It’s midnight on a work night and your blue-light emitting night light gleams into your eyes as you scroll through your various social media feeds one tiny dopamine hit at a time

Today’s technology design goals are very similar to those of a slot machine: to exponentially increase your “Time on Device” with every swipe, scroll, and meme.  There is a lot of power behind this technology. Although we have ultimate control over our devices, sometimes it seems that they actually have more power over us!

Making meaningful changes in our lives can be difficult, but getting a more intimate look at our experiences can uncover the underlying factors that contribute to our own mindless use of technology. Here are a few tips to help you become more aware and intentional with your technology use. Who knows, it may even cause you to make some changes!

Recognize how aware you are already.  We are actually very aware as it is, we just need to consciously see that before it gets swept up in the next moment requiring our attention. Even if you try to recognize one time each day that you’re aware of the present moment, that helps build momentum for doing it again in the future. Being more present means we are more likely to use our technology (i.e. social media) with intention, rather than mindlessly scrolling through the highlight reels of Instagram. One small place to start is making note of each time you get up from your desk and taking a deep breath or a small stretch at that moment.
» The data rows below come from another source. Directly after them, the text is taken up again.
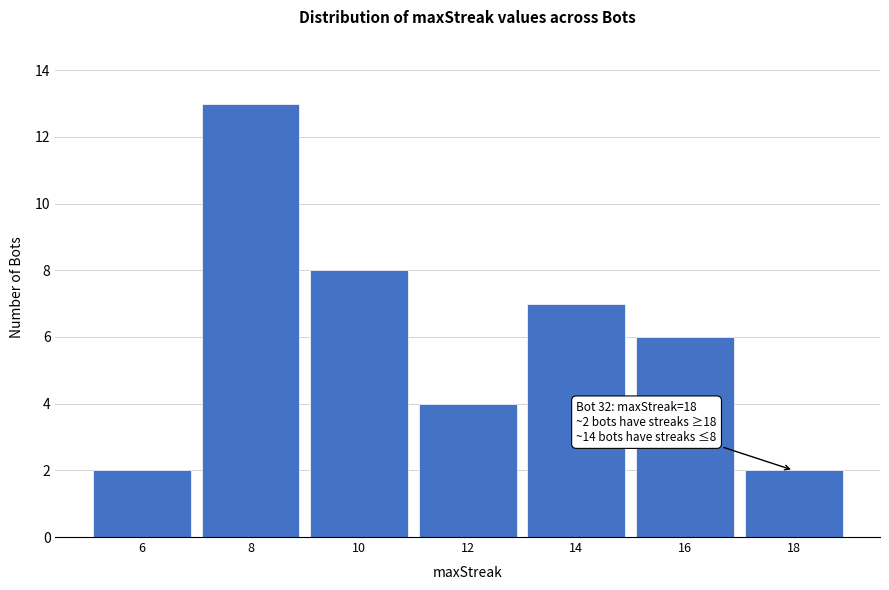

Reading left to right, extract all data points from this chart.

2	13	8	4	7	6	2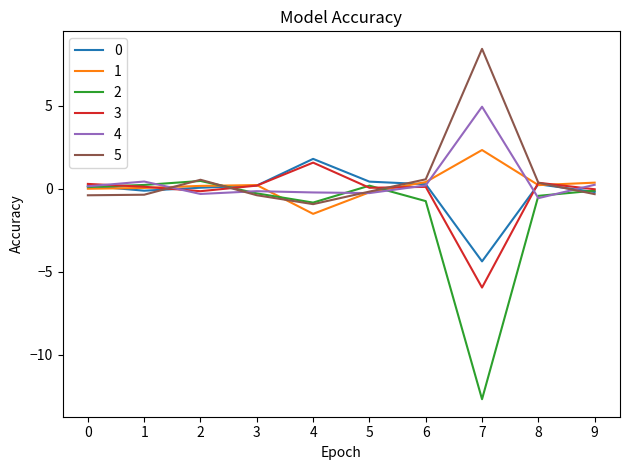

Which category has the lowest value across all series?

7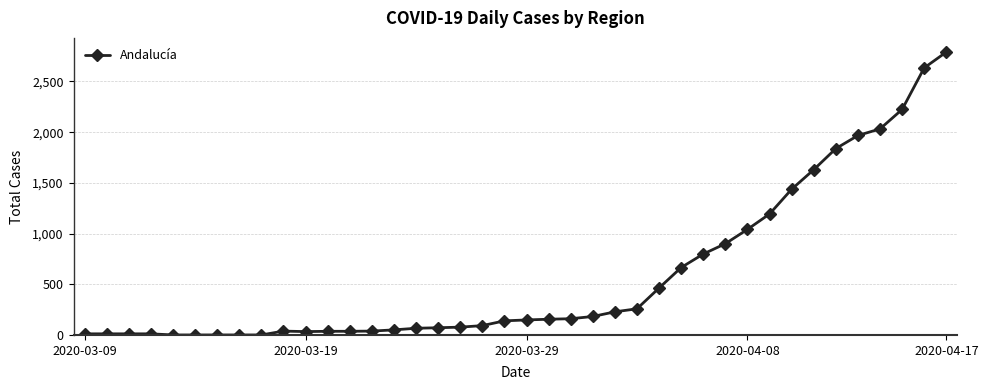

True or false: there are more than 0 points higher than both neighbors.

True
Don’t take pictures, take note.  Quit doin’ it for the ‘gram.  We’re all accomplices in the crime of thinking that everyone cares about what we’re doing all the time. The phrase ‘Take a picture, it’ll last longer’ no longer applies because we don’t value the experience that is happening behind the photo as much as we do capturing it to store it in the cloud.   Next time you’re thinking about taking a photo, take some time to note why you’re taking the photo. See if you can connect to the experience in a different way that would make more of a lasting impact on yourself. 

Challenge yourself to go a day without your phone.  Yeah I said it.  And yes, the mere thought of being without your phone for a whole day might cause your whole body to tense up.  Do it on a weekend when you have already made plans and won’t need to contact anyone for the remainder of the day. This experiment was made for Brunching. If you’re able to do this for just one day (from first wake to bedtime), I guarantee it will give you a whole new perspective on you and your friends’ use of technology.  I’ve done it many times with the help of Brick Mode (think an AIM away message for your phone), and am always shocked at the content of my texts when I come back to my phone.  They’re always so trivial in the grand scheme of things. Plus I was able to get more out of my experience that day and be more present to those around me.   It’s a win-win! 

Go absolutely bonkers.  Get rid of all of your addicting social media apps.  Turn off all notifications. Turn your phone grey-scale.  Move to a remote island and brew kombucha for your fellow island mates (OK, maybe not that bonkers).  

But seriously, start by taking stock of how much technology you use on a day-to-day basis. Check out the Screen Time (iPhone) and Digital Well-Being (Android) native apps to help you get a clearer picture of your use, and then set a small goal around decreasing your use or insuring your use is intentional.